Brief: Reproduce the items below word for word, beginning with the first line and stopping after the line that contains "Rua Dr. Borman, 51 - Niterói - RJ".

Task data:
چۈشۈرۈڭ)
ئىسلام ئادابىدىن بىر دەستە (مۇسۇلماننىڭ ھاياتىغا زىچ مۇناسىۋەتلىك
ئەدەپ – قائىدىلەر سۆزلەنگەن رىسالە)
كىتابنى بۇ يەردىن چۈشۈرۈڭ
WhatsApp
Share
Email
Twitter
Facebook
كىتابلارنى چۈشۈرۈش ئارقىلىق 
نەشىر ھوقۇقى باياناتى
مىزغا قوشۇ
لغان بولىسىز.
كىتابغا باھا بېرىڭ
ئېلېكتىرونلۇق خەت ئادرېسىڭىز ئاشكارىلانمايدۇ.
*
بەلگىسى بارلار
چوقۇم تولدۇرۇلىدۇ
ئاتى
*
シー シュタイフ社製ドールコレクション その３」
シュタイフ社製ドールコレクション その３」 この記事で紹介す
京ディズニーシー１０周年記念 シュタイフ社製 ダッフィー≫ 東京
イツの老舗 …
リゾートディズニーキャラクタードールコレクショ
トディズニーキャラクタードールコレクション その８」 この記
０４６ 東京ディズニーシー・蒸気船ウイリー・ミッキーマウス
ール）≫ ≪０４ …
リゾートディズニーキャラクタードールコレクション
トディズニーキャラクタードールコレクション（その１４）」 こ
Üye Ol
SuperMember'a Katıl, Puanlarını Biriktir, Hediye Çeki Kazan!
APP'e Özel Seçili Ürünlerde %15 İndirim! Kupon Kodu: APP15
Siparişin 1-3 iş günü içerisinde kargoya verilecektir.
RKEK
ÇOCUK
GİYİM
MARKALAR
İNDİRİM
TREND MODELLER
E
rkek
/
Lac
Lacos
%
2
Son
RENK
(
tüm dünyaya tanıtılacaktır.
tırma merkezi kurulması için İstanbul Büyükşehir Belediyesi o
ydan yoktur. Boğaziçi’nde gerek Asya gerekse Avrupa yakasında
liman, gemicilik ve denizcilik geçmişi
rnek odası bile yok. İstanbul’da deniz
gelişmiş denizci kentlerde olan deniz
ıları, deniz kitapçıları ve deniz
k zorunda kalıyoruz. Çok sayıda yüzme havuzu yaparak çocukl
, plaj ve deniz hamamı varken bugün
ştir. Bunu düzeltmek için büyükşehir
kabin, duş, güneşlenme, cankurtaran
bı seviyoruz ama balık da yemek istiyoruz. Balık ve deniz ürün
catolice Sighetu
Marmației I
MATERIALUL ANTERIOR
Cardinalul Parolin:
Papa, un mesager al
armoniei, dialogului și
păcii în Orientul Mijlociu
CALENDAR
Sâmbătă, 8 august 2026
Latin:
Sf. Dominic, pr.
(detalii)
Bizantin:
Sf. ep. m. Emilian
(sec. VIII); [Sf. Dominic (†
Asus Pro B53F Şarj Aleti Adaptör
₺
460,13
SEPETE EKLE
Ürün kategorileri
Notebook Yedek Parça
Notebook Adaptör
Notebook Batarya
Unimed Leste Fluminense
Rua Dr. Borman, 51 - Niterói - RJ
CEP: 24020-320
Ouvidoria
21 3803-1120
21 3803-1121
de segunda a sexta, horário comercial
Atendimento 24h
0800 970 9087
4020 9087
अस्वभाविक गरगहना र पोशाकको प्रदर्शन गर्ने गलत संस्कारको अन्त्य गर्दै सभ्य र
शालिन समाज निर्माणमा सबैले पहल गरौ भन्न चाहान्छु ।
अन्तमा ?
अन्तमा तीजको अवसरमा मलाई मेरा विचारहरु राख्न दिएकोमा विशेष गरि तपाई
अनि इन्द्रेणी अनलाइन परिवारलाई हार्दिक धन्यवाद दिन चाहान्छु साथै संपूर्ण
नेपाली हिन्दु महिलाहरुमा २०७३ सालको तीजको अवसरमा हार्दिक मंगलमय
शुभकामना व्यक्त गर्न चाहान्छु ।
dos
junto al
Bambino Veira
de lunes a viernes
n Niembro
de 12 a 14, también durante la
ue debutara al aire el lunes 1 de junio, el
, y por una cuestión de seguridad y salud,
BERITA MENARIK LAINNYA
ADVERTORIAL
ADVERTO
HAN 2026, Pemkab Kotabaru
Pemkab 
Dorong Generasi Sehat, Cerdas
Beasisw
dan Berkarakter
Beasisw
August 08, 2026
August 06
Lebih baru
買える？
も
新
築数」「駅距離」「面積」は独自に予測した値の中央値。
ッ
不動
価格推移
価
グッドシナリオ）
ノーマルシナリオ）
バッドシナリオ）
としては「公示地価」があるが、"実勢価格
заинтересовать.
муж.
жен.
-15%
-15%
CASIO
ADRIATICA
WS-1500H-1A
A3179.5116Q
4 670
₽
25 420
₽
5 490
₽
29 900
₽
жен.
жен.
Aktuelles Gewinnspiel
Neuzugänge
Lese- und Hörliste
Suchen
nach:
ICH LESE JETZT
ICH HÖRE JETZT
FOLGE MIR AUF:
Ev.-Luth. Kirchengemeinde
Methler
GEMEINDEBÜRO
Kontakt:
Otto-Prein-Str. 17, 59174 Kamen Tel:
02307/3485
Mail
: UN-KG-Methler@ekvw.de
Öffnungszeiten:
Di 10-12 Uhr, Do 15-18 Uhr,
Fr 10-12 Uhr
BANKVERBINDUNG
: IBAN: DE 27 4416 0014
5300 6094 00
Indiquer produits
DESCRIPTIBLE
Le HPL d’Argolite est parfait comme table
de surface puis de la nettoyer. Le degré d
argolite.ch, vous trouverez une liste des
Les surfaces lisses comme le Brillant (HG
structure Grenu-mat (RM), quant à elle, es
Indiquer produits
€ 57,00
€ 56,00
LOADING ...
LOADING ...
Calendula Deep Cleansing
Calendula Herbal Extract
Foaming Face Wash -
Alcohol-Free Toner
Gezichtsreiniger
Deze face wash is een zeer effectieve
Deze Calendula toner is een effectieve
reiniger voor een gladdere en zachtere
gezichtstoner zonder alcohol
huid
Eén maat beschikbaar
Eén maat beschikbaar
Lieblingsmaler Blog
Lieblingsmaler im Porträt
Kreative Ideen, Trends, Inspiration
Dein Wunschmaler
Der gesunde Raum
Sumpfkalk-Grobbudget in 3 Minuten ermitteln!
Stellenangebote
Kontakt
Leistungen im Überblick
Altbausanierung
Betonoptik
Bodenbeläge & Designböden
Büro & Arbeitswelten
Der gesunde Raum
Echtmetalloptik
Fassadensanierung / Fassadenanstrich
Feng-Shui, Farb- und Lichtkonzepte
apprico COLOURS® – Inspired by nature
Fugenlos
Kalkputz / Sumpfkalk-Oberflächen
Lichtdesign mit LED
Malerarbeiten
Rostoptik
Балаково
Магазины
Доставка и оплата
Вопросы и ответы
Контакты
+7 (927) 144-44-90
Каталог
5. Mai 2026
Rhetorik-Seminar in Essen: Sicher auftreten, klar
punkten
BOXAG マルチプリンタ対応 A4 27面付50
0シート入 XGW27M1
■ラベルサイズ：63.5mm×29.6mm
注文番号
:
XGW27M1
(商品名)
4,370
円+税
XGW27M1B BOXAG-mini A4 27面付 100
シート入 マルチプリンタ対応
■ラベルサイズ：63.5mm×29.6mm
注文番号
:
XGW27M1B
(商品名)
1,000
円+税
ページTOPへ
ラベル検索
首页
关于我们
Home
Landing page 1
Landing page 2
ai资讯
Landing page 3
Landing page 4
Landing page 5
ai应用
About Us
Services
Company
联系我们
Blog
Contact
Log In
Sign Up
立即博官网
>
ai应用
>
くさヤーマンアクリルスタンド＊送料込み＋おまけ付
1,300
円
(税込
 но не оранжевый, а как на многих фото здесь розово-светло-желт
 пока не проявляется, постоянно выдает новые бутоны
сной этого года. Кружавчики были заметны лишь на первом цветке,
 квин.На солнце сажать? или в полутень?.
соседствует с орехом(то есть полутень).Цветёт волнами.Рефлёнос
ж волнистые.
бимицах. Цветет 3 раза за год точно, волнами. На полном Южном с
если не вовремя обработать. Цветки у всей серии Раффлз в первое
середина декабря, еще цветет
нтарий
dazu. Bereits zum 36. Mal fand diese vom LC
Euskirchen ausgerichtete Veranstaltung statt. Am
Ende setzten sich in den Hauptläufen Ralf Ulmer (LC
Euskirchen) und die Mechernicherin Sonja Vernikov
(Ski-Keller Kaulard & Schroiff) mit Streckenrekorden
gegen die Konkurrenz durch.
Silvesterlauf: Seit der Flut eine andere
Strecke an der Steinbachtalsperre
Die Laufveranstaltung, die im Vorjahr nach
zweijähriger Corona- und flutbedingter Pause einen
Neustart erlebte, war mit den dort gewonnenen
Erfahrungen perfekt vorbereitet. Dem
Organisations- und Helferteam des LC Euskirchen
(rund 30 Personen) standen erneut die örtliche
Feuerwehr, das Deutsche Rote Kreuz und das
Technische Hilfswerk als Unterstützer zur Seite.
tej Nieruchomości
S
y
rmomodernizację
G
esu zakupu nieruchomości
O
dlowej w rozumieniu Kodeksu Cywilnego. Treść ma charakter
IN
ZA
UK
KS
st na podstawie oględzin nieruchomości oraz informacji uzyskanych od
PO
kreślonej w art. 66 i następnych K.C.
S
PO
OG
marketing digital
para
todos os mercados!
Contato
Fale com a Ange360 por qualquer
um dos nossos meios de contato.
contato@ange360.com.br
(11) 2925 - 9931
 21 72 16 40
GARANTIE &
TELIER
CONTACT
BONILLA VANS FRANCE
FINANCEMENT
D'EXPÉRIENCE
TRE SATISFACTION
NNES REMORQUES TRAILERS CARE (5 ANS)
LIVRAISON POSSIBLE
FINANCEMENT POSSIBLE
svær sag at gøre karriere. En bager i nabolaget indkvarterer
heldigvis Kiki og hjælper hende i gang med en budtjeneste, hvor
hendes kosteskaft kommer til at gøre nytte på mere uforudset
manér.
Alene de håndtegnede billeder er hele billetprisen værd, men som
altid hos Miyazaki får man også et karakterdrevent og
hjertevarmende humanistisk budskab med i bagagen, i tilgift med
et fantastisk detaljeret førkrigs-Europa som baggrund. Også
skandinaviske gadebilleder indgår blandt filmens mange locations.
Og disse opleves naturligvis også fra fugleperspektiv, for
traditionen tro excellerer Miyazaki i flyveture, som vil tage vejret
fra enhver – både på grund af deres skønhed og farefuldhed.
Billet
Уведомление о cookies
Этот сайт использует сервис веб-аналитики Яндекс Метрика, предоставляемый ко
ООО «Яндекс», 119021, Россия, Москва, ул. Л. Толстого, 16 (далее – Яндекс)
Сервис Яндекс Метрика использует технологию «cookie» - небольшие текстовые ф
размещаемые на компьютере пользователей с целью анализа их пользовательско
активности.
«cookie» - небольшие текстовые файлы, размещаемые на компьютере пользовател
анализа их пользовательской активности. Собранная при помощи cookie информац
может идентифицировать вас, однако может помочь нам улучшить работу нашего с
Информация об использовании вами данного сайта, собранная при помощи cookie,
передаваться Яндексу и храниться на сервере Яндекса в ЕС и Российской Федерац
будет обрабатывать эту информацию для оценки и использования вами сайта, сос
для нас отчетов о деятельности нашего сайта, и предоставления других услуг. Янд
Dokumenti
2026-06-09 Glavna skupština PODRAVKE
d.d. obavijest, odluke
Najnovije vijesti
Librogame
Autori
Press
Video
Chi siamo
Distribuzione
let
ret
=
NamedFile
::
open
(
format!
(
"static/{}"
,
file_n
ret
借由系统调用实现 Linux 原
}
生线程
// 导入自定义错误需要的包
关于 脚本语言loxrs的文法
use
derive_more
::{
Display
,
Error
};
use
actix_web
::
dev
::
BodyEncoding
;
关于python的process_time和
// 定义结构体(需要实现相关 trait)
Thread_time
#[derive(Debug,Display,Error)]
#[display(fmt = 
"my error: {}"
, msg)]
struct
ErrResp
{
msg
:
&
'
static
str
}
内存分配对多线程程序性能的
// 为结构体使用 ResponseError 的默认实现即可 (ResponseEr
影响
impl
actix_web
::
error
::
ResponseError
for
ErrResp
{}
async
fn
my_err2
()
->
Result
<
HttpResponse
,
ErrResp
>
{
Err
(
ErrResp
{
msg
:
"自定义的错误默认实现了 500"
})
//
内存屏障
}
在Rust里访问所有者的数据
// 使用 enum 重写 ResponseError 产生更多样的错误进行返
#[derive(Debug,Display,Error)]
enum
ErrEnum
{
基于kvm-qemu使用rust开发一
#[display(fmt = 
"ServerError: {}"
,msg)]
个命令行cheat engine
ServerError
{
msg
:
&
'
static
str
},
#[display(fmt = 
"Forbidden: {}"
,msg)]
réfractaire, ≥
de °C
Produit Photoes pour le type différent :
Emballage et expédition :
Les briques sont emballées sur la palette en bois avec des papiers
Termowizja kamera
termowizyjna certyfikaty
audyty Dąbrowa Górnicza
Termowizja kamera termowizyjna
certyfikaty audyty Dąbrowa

Response to the task:
چۈشۈرۈڭ)
ئىسلام ئادابىدىن بىر دەستە (مۇسۇلماننىڭ ھاياتىغا زىچ مۇناسىۋەتلىك
ئەدەپ – قائىدىلەر سۆزلەنگەن رىسالە)
كىتابنى بۇ يەردىن چۈشۈرۈڭ
WhatsApp
Share
Email
Twitter
Facebook
كىتابلارنى چۈشۈرۈش ئارقىلىق 
نەشىر ھوقۇقى باياناتى
مىزغا قوشۇ
لغان بولىسىز.
كىتابغا باھا بېرىڭ
ئېلېكتىرونلۇق خەت ئادرېسىڭىز ئاشكارىلانمايدۇ.
*
بەلگىسى بارلار
چوقۇم تولدۇرۇلىدۇ
ئاتى
*
シー シュタイフ社製ドールコレクション その３」
シュタイフ社製ドールコレクション その３」 この記事で紹介す
京ディズニーシー１０周年記念 シュタイフ社製 ダッフィー≫ 東京
イツの老舗 …
リゾートディズニーキャラクタードールコレクショ
トディズニーキャラクタードールコレクション その８」 この記
０４６ 東京ディズニーシー・蒸気船ウイリー・ミッキーマウス
ール）≫ ≪０４ …
リゾートディズニーキャラクタードールコレクション
トディズニーキャラクタードールコレクション（その１４）」 こ
Üye Ol
SuperMember'a Katıl, Puanlarını Biriktir, Hediye Çeki Kazan!
APP'e Özel Seçili Ürünlerde %15 İndirim! Kupon Kodu: APP15
Siparişin 1-3 iş günü içerisinde kargoya verilecektir.
RKEK
ÇOCUK
GİYİM
MARKALAR
İNDİRİM
TREND MODELLER
E
rkek
/
Lac
Lacos
%
2
Son
RENK
(
tüm dünyaya tanıtılacaktır.
tırma merkezi kurulması için İstanbul Büyükşehir Belediyesi o
ydan yoktur. Boğaziçi’nde gerek Asya gerekse Avrupa yakasında
liman, gemicilik ve denizcilik geçmişi
rnek odası bile yok. İstanbul’da deniz
gelişmiş denizci kentlerde olan deniz
ıları, deniz kitapçıları ve deniz
k zorunda kalıyoruz. Çok sayıda yüzme havuzu yaparak çocukl
, plaj ve deniz hamamı varken bugün
ştir. Bunu düzeltmek için büyükşehir
kabin, duş, güneşlenme, cankurtaran
bı seviyoruz ama balık da yemek istiyoruz. Balık ve deniz ürün
catolice Sighetu
Marmației I
MATERIALUL ANTERIOR
Cardinalul Parolin:
Papa, un mesager al
armoniei, dialogului și
păcii în Orientul Mijlociu
CALENDAR
Sâmbătă, 8 august 2026
Latin:
Sf. Dominic, pr.
(detalii)
Bizantin:
Sf. ep. m. Emilian
(sec. VIII); [Sf. Dominic (†
Asus Pro B53F Şarj Aleti Adaptör
₺
460,13
SEPETE EKLE
Ürün kategorileri
Notebook Yedek Parça
Notebook Adaptör
Notebook Batarya
Unimed Leste Fluminense
Rua Dr. Borman, 51 - Niterói - RJ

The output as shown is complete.